Schwieriger ist die Frage zu beurteilen, ob auch das in § 4 FlurbG geforderte Interesse der Beteiligten an der Flurbereinigung vorliegt. Dem Flurbereinigungsgericht ist darin zuzustimmen, daß es für die Feststellung dieses Interesses nicht auf die persönliche Meinung der Beteiligten, sondern auf ihr wohlverstandenes, auf sachlichen Erwägungen beruhendes Interesse ankommt.

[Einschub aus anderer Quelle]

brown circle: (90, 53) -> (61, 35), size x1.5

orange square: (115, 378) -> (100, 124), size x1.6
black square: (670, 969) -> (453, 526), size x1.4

Bei der Feststellung, ob das wohlverstandene Interesse der Beteiligten des Gesamtgebietes in dem erforderlichen Umfang gegeben ist, ist nicht, wie die Kläger annehmen, darauf abzustellen, ob die Mehrzahl der Teilnehmer in dem Flurbereinigungsgebiet dieses Interesse hat. Entscheidend ist vor allem die Größe der von ihnen vertretenen Fläche. Daß für alle einzelnen Grundstücke des Gesamtgebietes das Interesse in gleicher Weise vorhanden ist, ist nicht zu erwarten und nicht notwendig.
Den Klägern ist darin beizutreten, daß die Meinung des Flurbereinigungsgerichts, eine Verletzung der Vorschrift des § 5 Abs. 1 des FlurbG sei ohne Einfluß auf die Rechtswirksamkeit des Flurbereinigungsbeschlusses, nicht in jedem Falle zutrifft. Diese Vorschrift schreibt vor, daß vor der Anordnung der Flurbereinigung die voraussichtlich beteiligten Grundstückseigentümer in geeigneter Weise über das geplante Flurbereinigungsverfahren einschließlich der voraussichtlich entstehenden Kosten aufzuklären sind. Diese Aufklärung verfolgt nicht nur, wie das Flurbereinigungsgericht meint, den Zweck, die beteiligten Kreise für die geplanten Maßnahmen zu gewinnen, sondern auch durch die Erörterung mit den Betroffenen die notwendigen Unterlagen für die Beurteilung ihres Interesses an der Flurbereinigung zu erhalten. Welche rechtlichen Folgen sich ergeben, wenn es daran fehlt, mag hier dahingestellt bleiben. Das Flurbereinigungsgericht hat sich die erforderlichen Unterlagen, soweit sie sich nicht aus der Versammlung ergaben, zusätzlich auf andere Weise bereits vorher beschafft.
Es kann daher auch unerörtert bleiben, ob es zweckmäßig war, in einer Gemeinde, in der von der Flurbereinigung nicht nur Landwirte, sondern auch solche Personen betroffen werden, die in Handel und Gewerbe nach festen Arbeitszeiten beschäftigt sind, eine Versammlung zur Aufklärung über die Flurbereinigung auf einen Werktag 11 Uhr vormittags anzusetzen. Nicht ohne Bedenken ist ferner, daß die öffentliche Ladung hierzu lediglich drei Tage vor der Versammlung ausgehängt wurde. Diese Mängel sind im vorliegenden Fall jedenfalls nicht so schwerwiegend, daß sie zu einer Aufhebung des angefochtenen Beschlusses führen müßten, weil das Flurbereinigungsamt bereits vorher im Benehmen mit der Stadtverwaltung L. die betroffenen Bevölkerungskreise aufgeklärt und so eingehende Ermittlungen durchgeführt hat, daß eine Beurteilung über das Vorliegen der Voraussetzungen für die Anordnung der Flurbereinigung auf Grund des Ergebnisses dieser Ermittlungen im Zusammenhang mit der Aufklärungsversammlung durchaus möglich war.